I’ve talked about this before, but given the circumstances I find myself in of late, I thought it was worth readdressing for those who missed the topic the first time around. And that topic: money and when you get it.

It’s no secret to anyone who pays attention that the money situation when it comes to writing is pretty bad. I’ve done markedly better than most over the past couple of years, for which I am eternally grateful to my publisher, but the majority of folks out there will make better income begging on a street corner or busking in subway stations than they will from writing. As I’ve discussed, the average advance these days is around $5,000. If you don’t have an agent, lop approximately $1,000 off that. So you see that even a part-time job at minimum wage earns significantly more than writing, and probably involves fewer hours of effort into the bargain.

To compound the problem of payment, there is the pace at which the dollars are doled out. This is the absolutely killer part of the equation, and probably the most frustrating for anyone who has bills to pay.

The usual method by which advances are paid is half up front, half on publication. The half up front is great because, well, you get the money right away.
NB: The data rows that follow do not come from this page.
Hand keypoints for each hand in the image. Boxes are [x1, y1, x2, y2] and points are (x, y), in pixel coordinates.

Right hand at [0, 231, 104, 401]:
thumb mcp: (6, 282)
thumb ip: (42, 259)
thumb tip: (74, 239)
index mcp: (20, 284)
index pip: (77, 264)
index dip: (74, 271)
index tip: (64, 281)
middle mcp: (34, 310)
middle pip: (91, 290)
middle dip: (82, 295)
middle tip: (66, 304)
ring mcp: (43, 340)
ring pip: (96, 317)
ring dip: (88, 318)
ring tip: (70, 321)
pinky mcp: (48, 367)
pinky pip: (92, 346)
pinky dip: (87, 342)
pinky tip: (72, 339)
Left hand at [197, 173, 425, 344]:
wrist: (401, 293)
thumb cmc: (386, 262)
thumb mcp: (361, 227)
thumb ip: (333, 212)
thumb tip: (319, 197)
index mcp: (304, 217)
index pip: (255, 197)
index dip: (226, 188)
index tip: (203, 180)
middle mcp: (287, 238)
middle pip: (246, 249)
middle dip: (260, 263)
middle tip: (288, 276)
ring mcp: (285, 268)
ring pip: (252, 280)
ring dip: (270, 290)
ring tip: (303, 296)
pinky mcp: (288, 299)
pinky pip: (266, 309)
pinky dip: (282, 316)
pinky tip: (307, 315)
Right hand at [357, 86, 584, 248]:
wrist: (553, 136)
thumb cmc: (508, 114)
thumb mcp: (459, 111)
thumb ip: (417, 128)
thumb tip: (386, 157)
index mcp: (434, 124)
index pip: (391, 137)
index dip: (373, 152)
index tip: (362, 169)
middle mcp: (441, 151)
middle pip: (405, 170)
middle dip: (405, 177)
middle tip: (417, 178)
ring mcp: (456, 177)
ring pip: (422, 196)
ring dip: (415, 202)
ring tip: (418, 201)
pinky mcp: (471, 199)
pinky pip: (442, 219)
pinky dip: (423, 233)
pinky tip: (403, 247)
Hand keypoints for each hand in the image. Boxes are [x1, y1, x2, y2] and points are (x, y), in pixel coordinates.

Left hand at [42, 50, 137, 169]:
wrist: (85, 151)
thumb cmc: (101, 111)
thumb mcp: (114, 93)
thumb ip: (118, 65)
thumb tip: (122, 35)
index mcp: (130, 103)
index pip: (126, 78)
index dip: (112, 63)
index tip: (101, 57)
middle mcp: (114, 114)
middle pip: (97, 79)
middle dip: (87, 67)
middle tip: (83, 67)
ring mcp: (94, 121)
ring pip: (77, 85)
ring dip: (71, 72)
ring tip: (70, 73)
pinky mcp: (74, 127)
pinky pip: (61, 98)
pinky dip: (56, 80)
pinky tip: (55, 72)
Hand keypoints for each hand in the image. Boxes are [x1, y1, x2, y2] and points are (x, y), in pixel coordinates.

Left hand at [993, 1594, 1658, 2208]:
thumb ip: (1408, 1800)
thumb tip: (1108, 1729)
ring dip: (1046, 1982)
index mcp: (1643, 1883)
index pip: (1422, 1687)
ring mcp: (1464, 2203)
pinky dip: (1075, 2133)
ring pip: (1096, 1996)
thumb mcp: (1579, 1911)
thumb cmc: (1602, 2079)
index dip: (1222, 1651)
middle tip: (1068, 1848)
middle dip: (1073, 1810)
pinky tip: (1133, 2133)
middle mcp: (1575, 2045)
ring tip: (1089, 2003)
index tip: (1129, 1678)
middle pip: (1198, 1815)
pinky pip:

Most likely it’s not going to be big money, as we’ve discussed, but it’s money and money is good. The half on publication bit… not so much. Just take a look at the situation with Missing and you’ll see what I mean: it was bought late last year, but isn’t scheduled to hit shelves until sometime in 2014. Which means I don’t get the final payment for about 18 months after the initial deal was made. That’s the way it works out and I can’t complain.

But if I were in a money bind right now, I’d be seriously desperate. As it is there are no crises demanding access to my bank account, so I’m clear in that regard, but there have been times over the last few years when I have urgently needed a large infusion of cash, only to find myself stuck in the nether zone between payments. This necessitated some hard decisions that I’m still paying for, but what are you gonna do? Not replace the wall in the shower that’s literally crumbling into pieces?